Series 7?

Discussion in 'Professional Trading' started by Loren1711, Sep 19, 2007.

  1. Loren1711


    Hey everyone, thanks in advance for any help you can offer.

    Anywho heres the deal. I am currently a junior in high school, 16 years old, and am really interested in trading. I've had a part time job for the past 2 and a half years, and have basically invested every penny I have earned. I started out in mutual funds, creating a well diversified portfolio, about two years ago. About a year ago I began to truly enjoy active trading. I started with individual stocks, dabbled with microcaps, and in the past 6 months have moved to index options. Though I had a tough time at first, I have recovered from my losses, and have learned a ton from what I have done.

    Basically the reason I came to post here, was because today during school, I was in the councelling office talking to my counsler about college. Basically all of the schools we discussed want a clear passion in each applicant. I truly feel that I have a passion, (read above) and after talking to me, my counsler agreed. The problem we found was how do I express this passion, in a situation were interviews don't exist, essays are created based on universal promts, no investement club etc exists (atleast that I know of, if someone could suggest one that would be awesome) and very few, if any places offer internships to high school students. The counsler knew virtually nothing about investements or the financial workd, so she told me to go home and talk with my parents (who also know very little) about what I could do to express this passion.

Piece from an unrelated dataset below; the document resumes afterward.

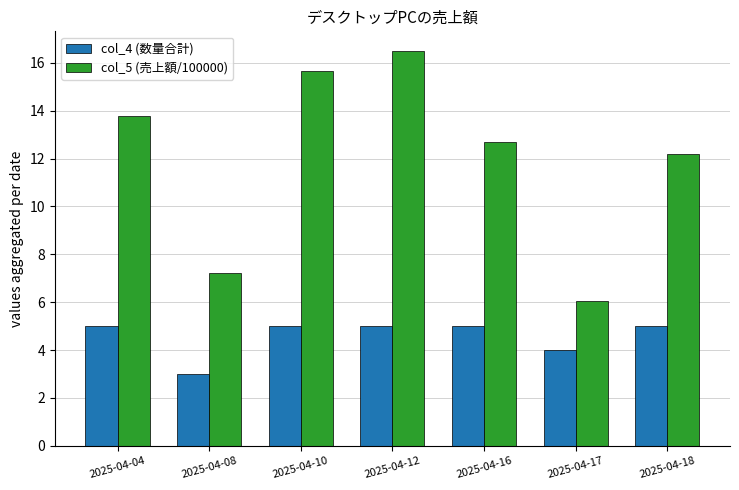

Rank the series by their average value, from lowest to highest.

col_4 (数量合計), col_5 (売上額/100000)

    So far the only thing I can think of is getting a Series 7 liscence, or some other certification, even if I dont use it, and of course an internship. Other than the fact that you have to have work experience what are some of the other requirements for the Series 7 or other certifications?

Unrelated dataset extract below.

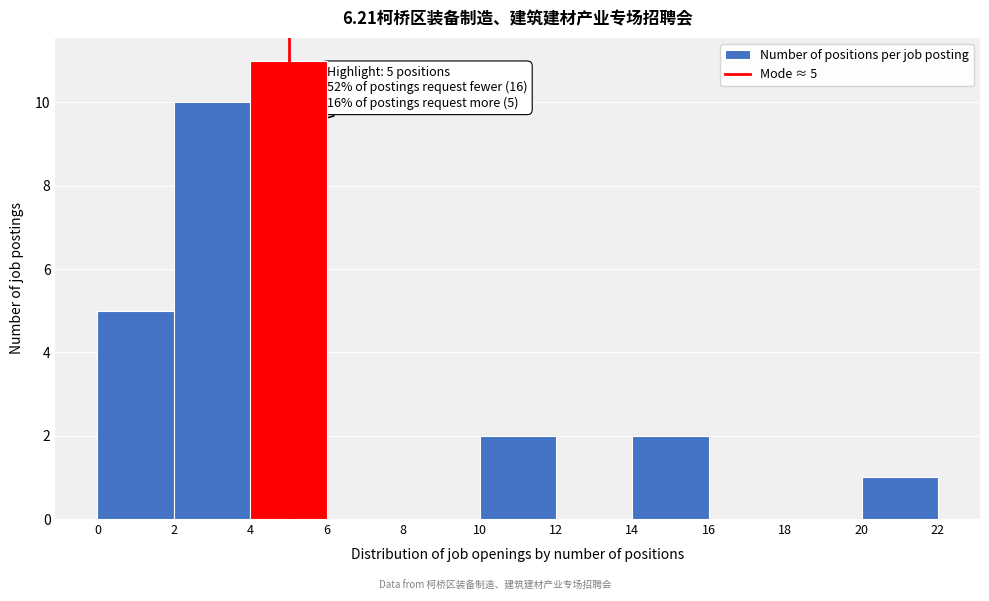

Which range on the x-axis has the tallest bar?

4 to 6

    If anyone has a list of requirements for the Series 7, or other certifications, any information about internships (dosen't really matter were, but in a prop shop would be nice since they do active trading) or any other ideas to achieve this, that would awesome.

  2. malaka56


    Go to the best University you can, preferably Ivy. Double major in Business and Computer Science. May have to go on for an MBA or other technical degree. This would be ideal.

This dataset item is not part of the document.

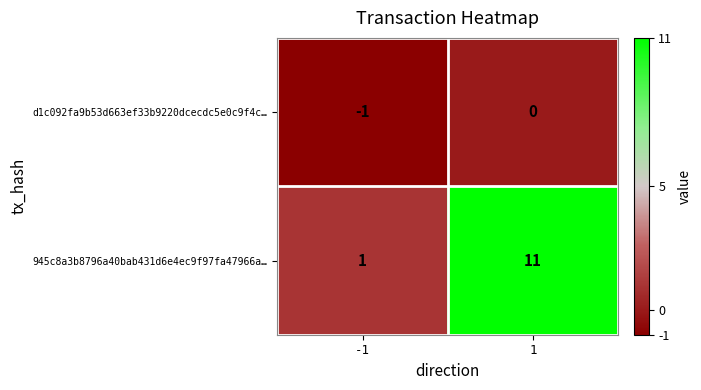

What is the difference between the maximum and minimum values in the 945c8a3b8796a40bab431d6e4ec9f97fa47966a… series?

10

    If you want to be a "prop" trader for yourself, just find a decent firm, throw cash at them and off you go. Doesn't leave a lot of room open for other options if you change your mind however..
  3. You need to be working for or affiliated with a NASD firm to be sponsored to take the Series 7. You cannot just go out and take the test.
  4. I never understood why anyone requires a series 7 to trade prop. I have friends at SAC and Millenium and they don't require them. Feels like it's just way to handcuff you.

  5. agree, its all bs, unless your being hired as a employee with a salary. too much nonsense otherwise. no need for daytraders.
  6. NASD way to regulate the industry, just like ABA requires the BAR to practice law. Makes sure you know the products and rules and regulations.
  7. Loren1711


    So I guess the Series 7 is out of the question.

    I am in high school right now, and aside from a miracle I would never get into an ivy league school. Basically the schools I am considering are University of Colorado Leeds School of Business, which according to just about everyone I have talked to is a good school, but its not ranked nationally. (I get instate tuition here and its an awesome campus) And then University of Indiana Kelley School of Business. Its out of state, so tuition is comparable to ivy league (not quite but close) but I would probably get in, and its ranked 3 on undergrad business schools.

    Obviously going to an ivy league school would be great, but aside from if I cure cancer in the next year, I most likely won't have a chance.

    So since I can't take a series 7, what are some other ideas as to what I can do to demonstrate my true passion to colleges? Any ideas?
  8. you have time yet.. i guess at 18, you can open a account, maybe a sub-llc structure account or even apply to a few firms as a trainee if you have a passion for trading & if needed get series 7 license only if required for a employment position. their are may opportunities available, you have a head start since you have experience trading your own account, which is unique at your age. keep it going, you have plenty of time to figure out what you want to do in starting a career. your on the right track if the market is your passion.. you have a bright future ahead if you stay focused on what you want, once you complete school, your on your way in finding what is right for you.. the market will be around.. no rush..
  9. First, I doubt you have friends in these places if you don't understand. 15 year ago a prop trader was truly that. Now it is just a fee generator.

    Just like hedge funds used to be "hedge funds!!!!" Steve is still one of the good guys.

  10. Go to college and get a degree and trade your own account on the side. With a good enough track record, ivy league is not needed.